Era uma menina franzina e pálida, muito menor que as crianças da sua idade, quase um fiapo de gente. Talvez fosse o motivo de ter tomado consciência da sua fragilidade ainda tão cedo. Enquanto outras crianças temiam monstros, escuro, o homem do saco ou sei lá mais o que, ela temia ser deixada sozinha. Antes dos quatro já pensava nisso, como poderia cuidar de si com aquele tamanhinho? Era este o medo que batia quando acordava durante a noite, medo de ficar sozinha e de não conseguir. Por isso queria crescer rápido, atingir o tamanho e a capacidade cognitiva que a permitissem defender-se.
Além do medo, outro sentimento chegou muito cedo. Foi por causa da tia, aquela que morava com eles desde que conseguia se lembrar; a tia que a fazia rir. Não se ria muito naquela casa. Os pais não eram felizes e a alegria daquela tia, a juventude, a liberdade, eram quase uma afronta. A tia lhe dera aqueles livros com gravuras coloridas, aqueles que ela fingia ler enquanto inventava histórias; a tia a fazia rir. Um dia eles se foram, mudaram de cidade, pra muito longe, mais de um dia de estrada, a tia ficou. A menina tinha quatro anos então e descobriu que mais infernal que o medo era aquela falta que doía na alma e nos ossos. Sequer sabia que a falta tinha nome, um nome até bonito pra um sentimento tão doído - saudade.
Era uma menina franzina e pálida com uma cabeça um tanto desproporcional para o corpinho, uma cabeça que pensava e sentia coisas de gente grande, mas com um vocabulário ainda insuficiente para falar sobre aquilo... então chorava... Está de manha por que? Engole esse choro e come, ninguém morreu, engole o choro agora que eu to mandando! Mas como engolir um choro que não cabia naquele corpo? Como engolir alguma coisa se estava tudo tão cheio? Se transbordava? Como explicar? Só era capaz de dizer eu não consigo, eu não consigo... Foi nessa época que a menina foi ficando azul, depois transparente, então desapareceu. Seu corpinho raquítico nunca foi encontrado. Falava-se que havia caído no poço, que havia sido levada por ciganos e até devorada por uma matilha de cães abandonados que vagavam pela cidade e que, de vez em quando, faziam sumir alguma criação dos quintais. Mais ou menos na época do sumiço a cidade ouviu pela primeira vez aquele choro de origem indefinida, um choro de inundar, de afogar, impossível de ser calado com gritos, macumbas, missas, tiros ou explosões. Um choro torturante que durava e durava, só restando à cidade tapar os ouvidos e esperar que cessasse ao menos temporariamente.

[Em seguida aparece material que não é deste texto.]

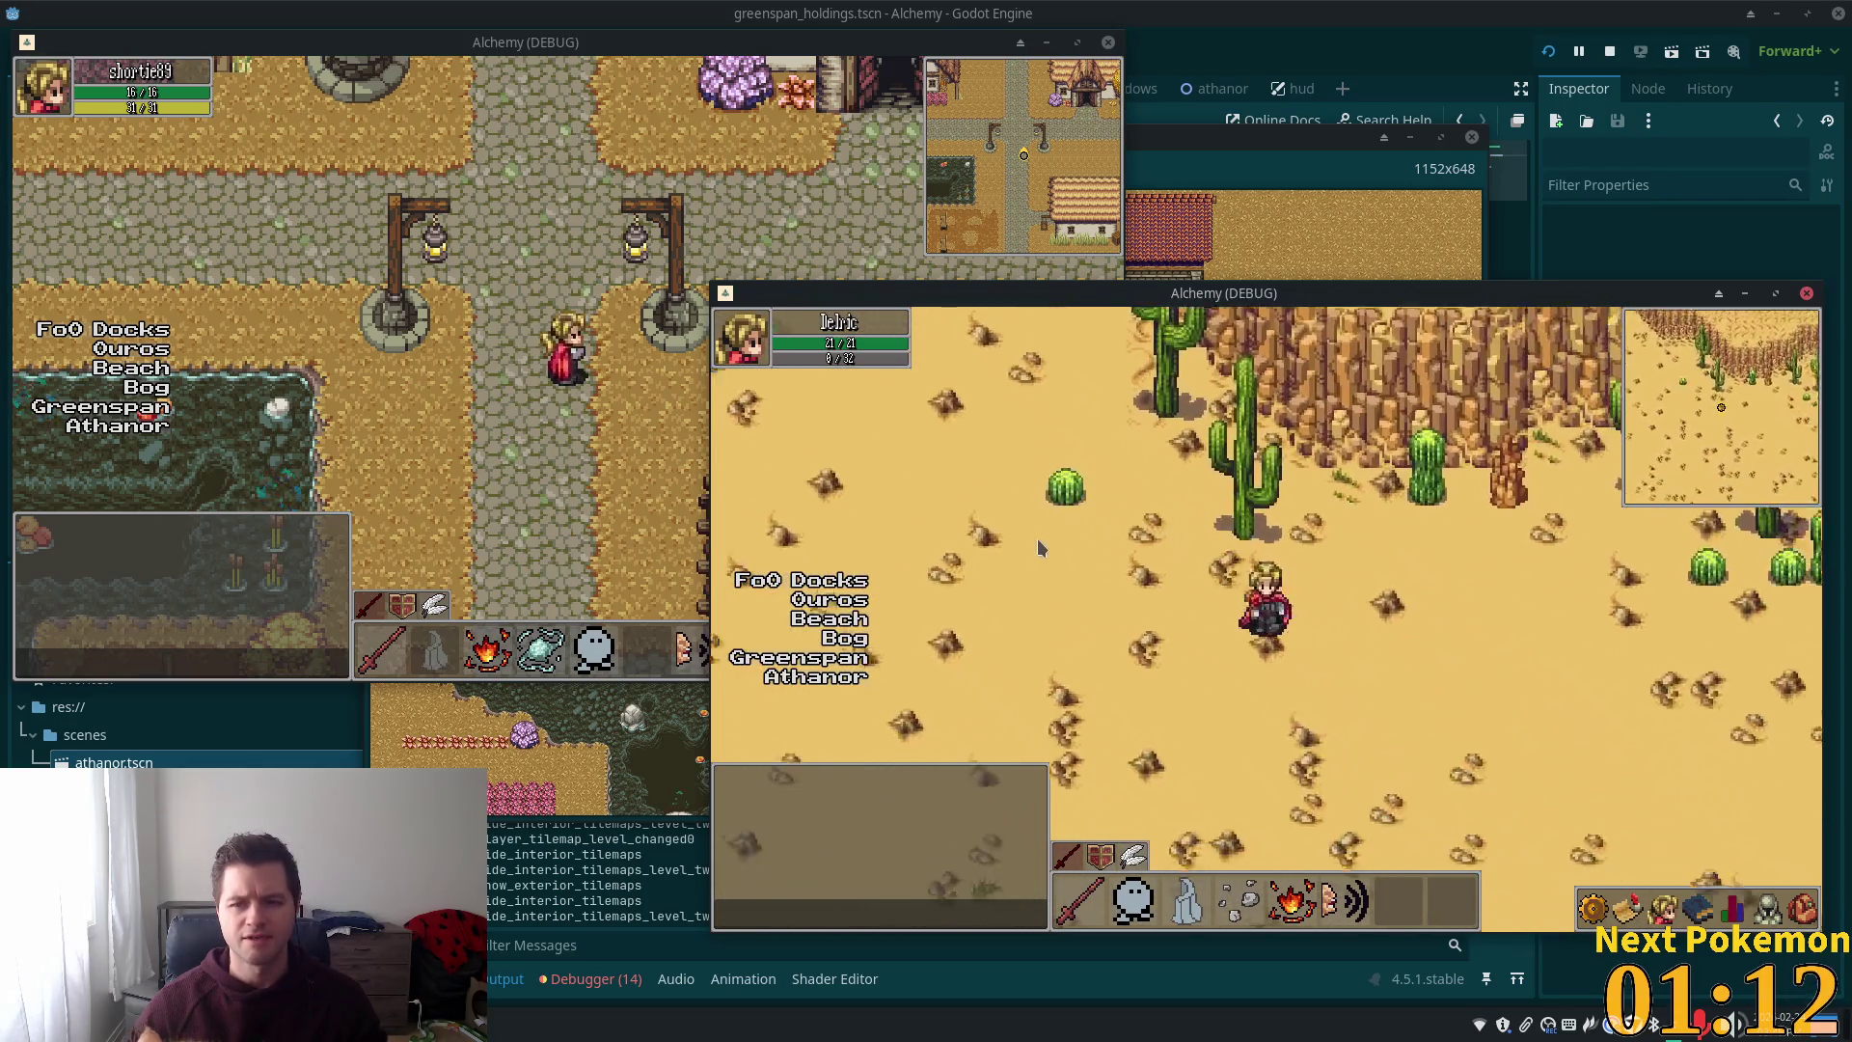
pyautogui.press('Up')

quinta-feira, 10 de setembro de 2009

Olhos de vidro

Esperavam alguma reação extrema, excesso de algo, que gritasse, que rastejasse. Tinham receio de lhe falar, às vezes perguntavam se estava tudo bem, olhando meio de viés, preparados para inventar qualquer desculpa e pular fora rapidamente, mas não era necessário, porque ela... nada! Nada, assim, simples, só nada. Comia, trabalhava, dormia, conversava... a voz em um tom estranho, monocórdico, uma expressão de botox, o olhar de vidro. Um nada tão profundo, tão intenso, que prejudicava sua capacidade de compreensão. Não entendia, não via, não havia. O mundo fora de repente povoado por pessoas esquisitas, com expressões esquisitas, com reações esquisitas. Por que essa gente olha assim? Pergunta assim? Evita assim? Melhor nem...nada... sempre havia um filme qualquer numa sala qualquer, sempre uma noite, um dia pra amanhecer, um livro, um passo, uma estrada; sempre o tempo, e essa paz, esse conforto, esse sossego, o todo que só encontra quem esvazia.